— Aim —
Print the material below verbatim, from its first line through the line that contains "text_box <number> [1149, 0, 1500, 60]", with both ends included. Omit the pictures from your output.

— Entries supplied —

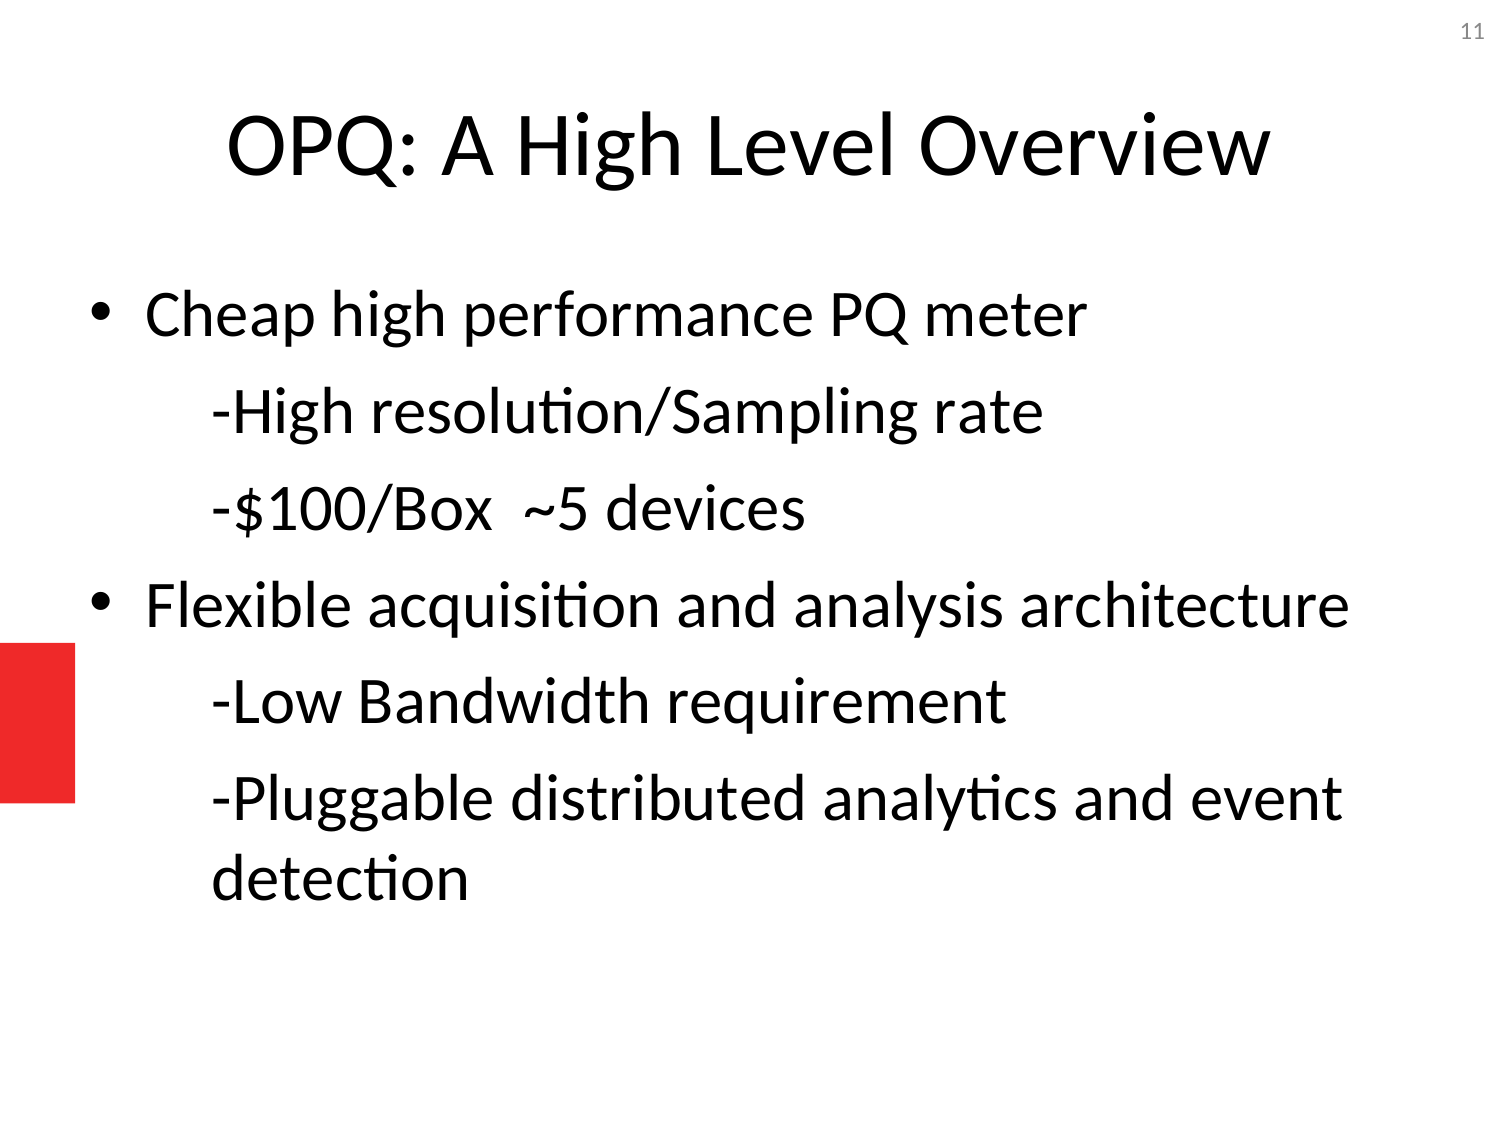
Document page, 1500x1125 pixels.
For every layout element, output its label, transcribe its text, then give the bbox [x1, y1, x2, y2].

text_box OPQ: A High Level Overview [75, 45, 1426, 233]
text_box <number> [1149, 0, 1500, 60]
text_box Cheap high performance PQ meter -High resolution/Sampling rate -$100/Box ~5 devices Flexible acquisition and analysis architecture -Low Bandwidth requirement -Pluggable distributed analytics and event detection [75, 262, 1426, 1005]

— Exercise solution —
Document page, 1500x1125 pixels.
For every layout element, output its label, transcribe its text, then give the bbox [x1, y1, x2, y2].

text_box OPQ: A High Level Overview [75, 45, 1426, 233]
text_box <number> [1149, 0, 1500, 60]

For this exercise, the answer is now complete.